451 S.E.2d 802 | Ga. Ct. App. | 1994
Lead Opinion
In September 1991, Ray N. and Constance S. Rice brought suit against Wright Brothers Construction Company, Inc., for the diminution in value of a lake on the Rices’ property allegedly resulting from the company’s highway-building activities upriver. The Stephens County Soil & Water Conservation District (the District) filed a mo
The trial court concluded that the District had no property interest in the lake and that it, for this reason, was precluded from intervening in the Rices’ action against the construction company. We disagree. An easement created by agreement constitutes a property interest in the land subject to the encumbrance. Barton v. Gammell, 143 Ga. App. 291 (238 SE2d 445) (1977). The paramount purpose of the easement at issue was to grant the District “[t]he permanent and perpetual right, privilege, and easement to over-flow flood and store water impounded by flood-retarding structures” on the Rices’ land. It is undisputed that the same accumulations of “dirt, sediment and soil” of which the Rices complain would also adversely impact the ability of the District to store water — to exercise its property interest in the land on which the lake is formed. See generally Harrison v. Ga. Power Co., 255 Ga. 74 (335 SE2d 389) (1985). We agree with the District that the trial court erred in failing to acknowledge its interest in the subject matter of this dispute.

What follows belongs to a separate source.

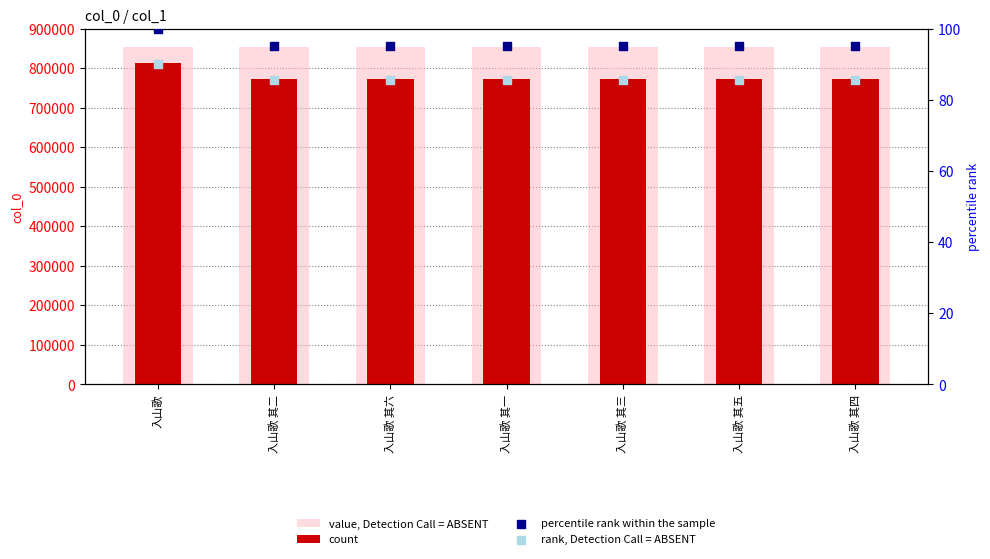

Which series reaches the maximum Y coordinate?

value, Detection Call = ABSENT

Nevertheless, the trial court properly denied the District’s application to intervene in this action. Even where the applicant claims an interest in the subject matter of the litigation and no current party to the litigation adequately represents that interest, intervention under OCGA § 9-11-24 (a) (2) is proper only if the applicant “is so situated that the disposition of the action may as a practical matter impair or impede [its] ability to protect that interest.” The District fails to make any argument or showing whatsoever with respect to the potential of the ultimate disposition of this action to “impair or impede” its prosecution of an independent cause of action against Wright Brothers Construction Company.

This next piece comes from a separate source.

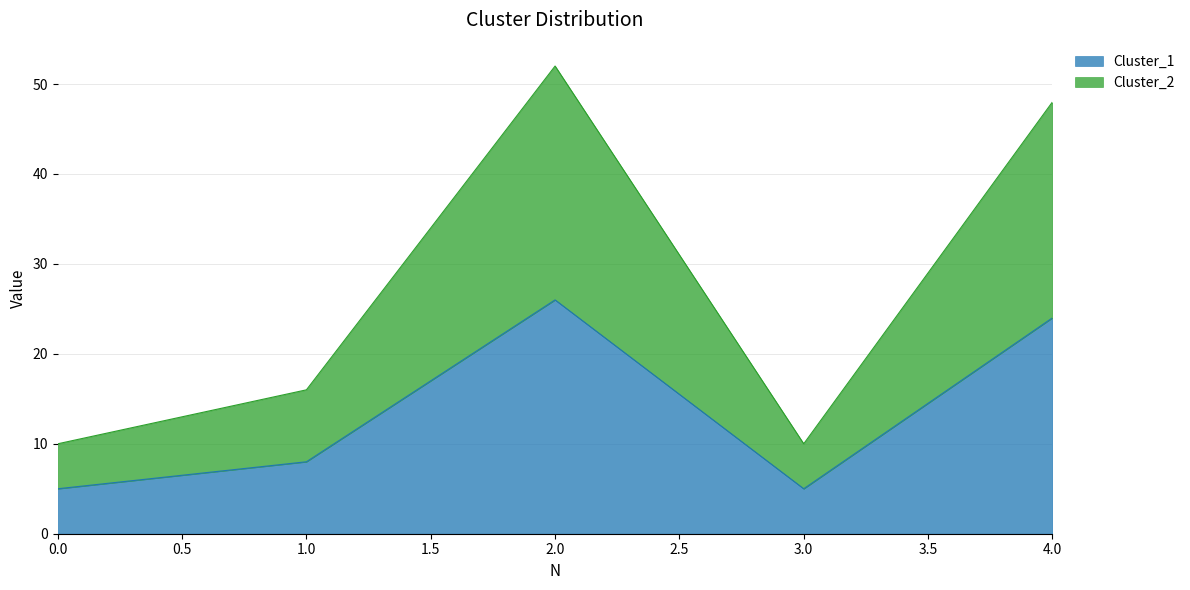

Is it true that Cluster_1 equals 5 at 3?

True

Since the District has failed to make this necessary showing, we find no error. We note, however, that whether the trial court erred in failing to join the District in this action for some other reason is not now before us. But see OCGA §§ 9-11-19 (a) (2) (B); 9-11-24 (b) (2). We hold only that the trial court’s denial of the District’s motion, while proper, does not in itself preclude the District from independently pursuing any cause of action it may have against the defendant in this case.
Judgment affirmed.
Concurrence Opinion
concurring specially.
I agree that the District’s motion to intervene as a matter of right under OCGA § 9-11-24 (a) was properly denied, and I fully concur in the majority opinion. This does not mean, however, that permissive intervention under OCGA § 9-11-24 (b) (2) would not be appropriate, as the District’s claim and the main action clearly have common questions of law and fact. See Branch v. Maxwell, 203 Ga. App. 553 (1) (417 SE2d 176) (1992). Whether or not to grant a motion for intervention brought under OCGA § 9-11-24 (b) (2) is within the discretion of the trial court, but the trial court should keep in mind the objective of the CPA’s liberal joinder rules — to join in all parties needed to resolve the whole matter in one lawsuit if possible. See CMT Invest. Co. v. Automated Graphics &c., 175 Ga. App. 353 (333 SE2d 196) (1985) (Beasley, J., dissenting).